Like all extensions, Backup extension need access to the public internet to work. Not having access to the public internet can manifest itself in various ways:

  • The extension installation can fail
  • The backup operations (like disk snapshot) can fail
  • Displaying the status of the backup operation can fail

The need for resolving public internet addresses has been articulated here. You need to check the DNS configurations for the VNET and ensure that the Azure URIs can be resolved.

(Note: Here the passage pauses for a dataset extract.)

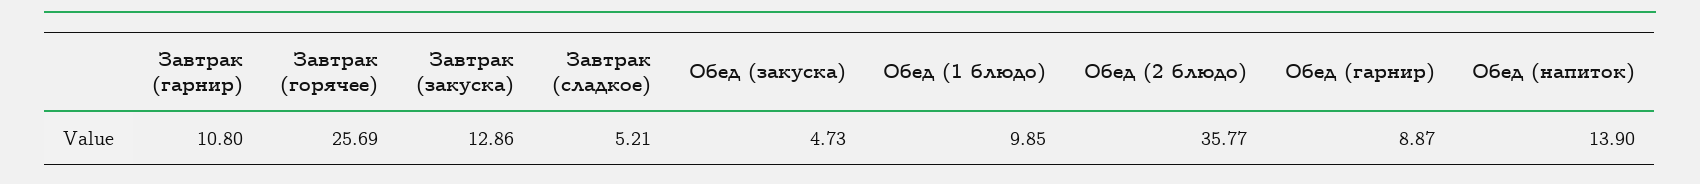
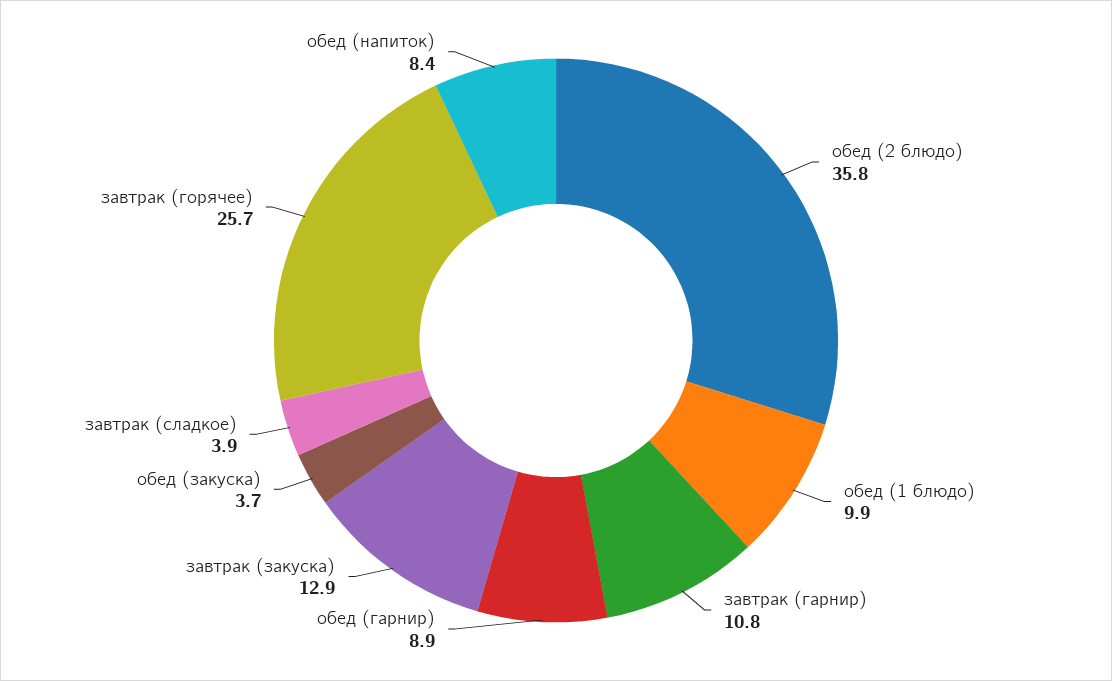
Завтрак (сладкое): 5.21 -> 3.9
Обед (закуска): 4.73 -> 3.7
Обед (напиток): 13.9 -> 8.4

Once the name resolution is done correctly, access to the Azure IPs also needs to be provided. To unblock access to the Azure infrastructure, follow one of these steps:

  1. WhiteList the Azure datacenter IP ranges.
    • Get the list of Azure datacenter IPs to be whitelisted.
    • Unblock the IPs using the New-NetRoute cmdlet. Run this cmdlet within the Azure VM, in an elevated PowerShell window (run as Administrator).
    • Add rules to the NSG (if you have one in place) to allow access to the IPs.
  2. Create a path for HTTP traffic to flow
    • If you have some network restriction in place (a Network Security Group, for example) deploy an HTTP proxy server to route the traffic. Steps to deploy an HTTP Proxy server can found here.
    • Add rules to the NSG (if you have one in place) to allow access to the INTERNET from the HTTP Proxy.
Note

DHCP must be enabled inside the guest for IaaS VM Backup to work. If you need a static private IP, you should configure it through the platform. The DHCP option inside the VM should be left enabled. View more information about Setting a Static Internal Private IP.